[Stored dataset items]

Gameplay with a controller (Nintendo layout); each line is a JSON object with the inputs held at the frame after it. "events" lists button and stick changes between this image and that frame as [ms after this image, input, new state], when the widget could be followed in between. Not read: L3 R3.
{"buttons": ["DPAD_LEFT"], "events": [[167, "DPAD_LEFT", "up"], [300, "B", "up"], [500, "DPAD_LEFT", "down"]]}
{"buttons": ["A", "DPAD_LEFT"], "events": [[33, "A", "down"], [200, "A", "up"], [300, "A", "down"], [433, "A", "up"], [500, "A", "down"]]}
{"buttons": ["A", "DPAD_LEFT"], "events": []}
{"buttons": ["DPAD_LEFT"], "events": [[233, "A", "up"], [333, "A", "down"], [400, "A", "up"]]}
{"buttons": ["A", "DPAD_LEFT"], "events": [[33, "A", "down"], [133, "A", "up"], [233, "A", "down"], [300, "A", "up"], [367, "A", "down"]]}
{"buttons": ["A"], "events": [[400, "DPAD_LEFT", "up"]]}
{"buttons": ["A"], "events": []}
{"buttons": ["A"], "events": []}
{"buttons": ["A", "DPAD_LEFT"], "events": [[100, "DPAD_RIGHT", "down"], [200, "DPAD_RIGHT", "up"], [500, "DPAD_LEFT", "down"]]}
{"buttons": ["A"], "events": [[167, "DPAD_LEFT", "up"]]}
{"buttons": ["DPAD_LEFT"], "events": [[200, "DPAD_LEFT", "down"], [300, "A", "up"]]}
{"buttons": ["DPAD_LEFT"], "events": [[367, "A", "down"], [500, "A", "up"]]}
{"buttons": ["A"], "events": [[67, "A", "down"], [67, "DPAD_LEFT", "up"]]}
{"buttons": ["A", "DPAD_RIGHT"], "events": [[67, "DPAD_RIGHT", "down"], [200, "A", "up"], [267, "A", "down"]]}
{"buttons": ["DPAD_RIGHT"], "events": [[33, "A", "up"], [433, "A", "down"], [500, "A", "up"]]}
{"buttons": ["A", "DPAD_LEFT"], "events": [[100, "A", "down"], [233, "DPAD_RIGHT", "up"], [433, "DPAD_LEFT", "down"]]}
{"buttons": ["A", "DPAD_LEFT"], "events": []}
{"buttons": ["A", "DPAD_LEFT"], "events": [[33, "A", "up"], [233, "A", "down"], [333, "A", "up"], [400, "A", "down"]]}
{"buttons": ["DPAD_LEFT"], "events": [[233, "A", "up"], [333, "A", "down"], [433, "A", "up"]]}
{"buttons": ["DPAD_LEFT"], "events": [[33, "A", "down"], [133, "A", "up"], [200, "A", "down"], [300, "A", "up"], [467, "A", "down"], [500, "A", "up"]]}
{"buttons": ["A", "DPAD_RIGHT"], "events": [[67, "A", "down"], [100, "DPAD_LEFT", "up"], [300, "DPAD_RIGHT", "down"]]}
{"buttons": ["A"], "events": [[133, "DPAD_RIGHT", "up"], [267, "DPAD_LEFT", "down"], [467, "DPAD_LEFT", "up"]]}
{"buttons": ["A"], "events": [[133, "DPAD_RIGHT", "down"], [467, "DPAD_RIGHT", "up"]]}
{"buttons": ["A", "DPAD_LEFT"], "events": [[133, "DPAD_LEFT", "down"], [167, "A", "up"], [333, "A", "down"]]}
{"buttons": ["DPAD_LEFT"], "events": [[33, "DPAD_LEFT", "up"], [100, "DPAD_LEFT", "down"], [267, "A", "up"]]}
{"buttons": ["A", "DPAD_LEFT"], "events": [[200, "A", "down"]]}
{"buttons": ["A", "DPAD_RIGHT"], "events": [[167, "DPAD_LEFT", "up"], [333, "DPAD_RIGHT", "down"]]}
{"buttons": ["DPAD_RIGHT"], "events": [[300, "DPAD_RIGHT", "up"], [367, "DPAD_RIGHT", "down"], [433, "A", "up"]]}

▶ **BRIEF**
Retype each entry exactly, leaving none of them out.

▶ **TASK RESPONSE**
Gameplay with a controller (Nintendo layout); each line is a JSON object with the inputs held at the frame after it. "events" lists button and stick changes between this image and that frame as [ms after this image, input, new state], when the widget could be followed in between. Not read: L3 R3.
{"buttons": ["DPAD_LEFT"], "events": [[167, "DPAD_LEFT", "up"], [300, "B", "up"], [500, "DPAD_LEFT", "down"]]}
{"buttons": ["A", "DPAD_LEFT"], "events": [[33, "A", "down"], [200, "A", "up"], [300, "A", "down"], [433, "A", "up"], [500, "A", "down"]]}
{"buttons": ["A", "DPAD_LEFT"], "events": []}
{"buttons": ["DPAD_LEFT"], "events": [[233, "A", "up"], [333, "A", "down"], [400, "A", "up"]]}
{"buttons": ["A", "DPAD_LEFT"], "events": [[33, "A", "down"], [133, "A", "up"], [233, "A", "down"], [300, "A", "up"], [367, "A", "down"]]}
{"buttons": ["A"], "events": [[400, "DPAD_LEFT", "up"]]}
{"buttons": ["A"], "events": []}
{"buttons": ["A"], "events": []}
{"buttons": ["A", "DPAD_LEFT"], "events": [[100, "DPAD_RIGHT", "down"], [200, "DPAD_RIGHT", "up"], [500, "DPAD_LEFT", "down"]]}
{"buttons": ["A"], "events": [[167, "DPAD_LEFT", "up"]]}
{"buttons": ["DPAD_LEFT"], "events": [[200, "DPAD_LEFT", "down"], [300, "A", "up"]]}
{"buttons": ["DPAD_LEFT"], "events": [[367, "A", "down"], [500, "A", "up"]]}
{"buttons": ["A"], "events": [[67, "A", "down"], [67, "DPAD_LEFT", "up"]]}
{"buttons": ["A", "DPAD_RIGHT"], "events": [[67, "DPAD_RIGHT", "down"], [200, "A", "up"], [267, "A", "down"]]}
{"buttons": ["DPAD_RIGHT"], "events": [[33, "A", "up"], [433, "A", "down"], [500, "A", "up"]]}
{"buttons": ["A", "DPAD_LEFT"], "events": [[100, "A", "down"], [233, "DPAD_RIGHT", "up"], [433, "DPAD_LEFT", "down"]]}
{"buttons": ["A", "DPAD_LEFT"], "events": []}
{"buttons": ["A", "DPAD_LEFT"], "events": [[33, "A", "up"], [233, "A", "down"], [333, "A", "up"], [400, "A", "down"]]}
{"buttons": ["DPAD_LEFT"], "events": [[233, "A", "up"], [333, "A", "down"], [433, "A", "up"]]}
{"buttons": ["DPAD_LEFT"], "events": [[33, "A", "down"], [133, "A", "up"], [200, "A", "down"], [300, "A", "up"], [467, "A", "down"], [500, "A", "up"]]}
{"buttons": ["A", "DPAD_RIGHT"], "events": [[67, "A", "down"], [100, "DPAD_LEFT", "up"], [300, "DPAD_RIGHT", "down"]]}
{"buttons": ["A"], "events": [[133, "DPAD_RIGHT", "up"], [267, "DPAD_LEFT", "down"], [467, "DPAD_LEFT", "up"]]}
{"buttons": ["A"], "events": [[133, "DPAD_RIGHT", "down"], [467, "DPAD_RIGHT", "up"]]}
{"buttons": ["A", "DPAD_LEFT"], "events": [[133, "DPAD_LEFT", "down"], [167, "A", "up"], [333, "A", "down"]]}
{"buttons": ["DPAD_LEFT"], "events": [[33, "DPAD_LEFT", "up"], [100, "DPAD_LEFT", "down"], [267, "A", "up"]]}
{"buttons": ["A", "DPAD_LEFT"], "events": [[200, "A", "down"]]}
{"buttons": ["A", "DPAD_RIGHT"], "events": [[167, "DPAD_LEFT", "up"], [333, "DPAD_RIGHT", "down"]]}
{"buttons": ["DPAD_RIGHT"], "events": [[300, "DPAD_RIGHT", "up"], [367, "DPAD_RIGHT", "down"], [433, "A", "up"]]}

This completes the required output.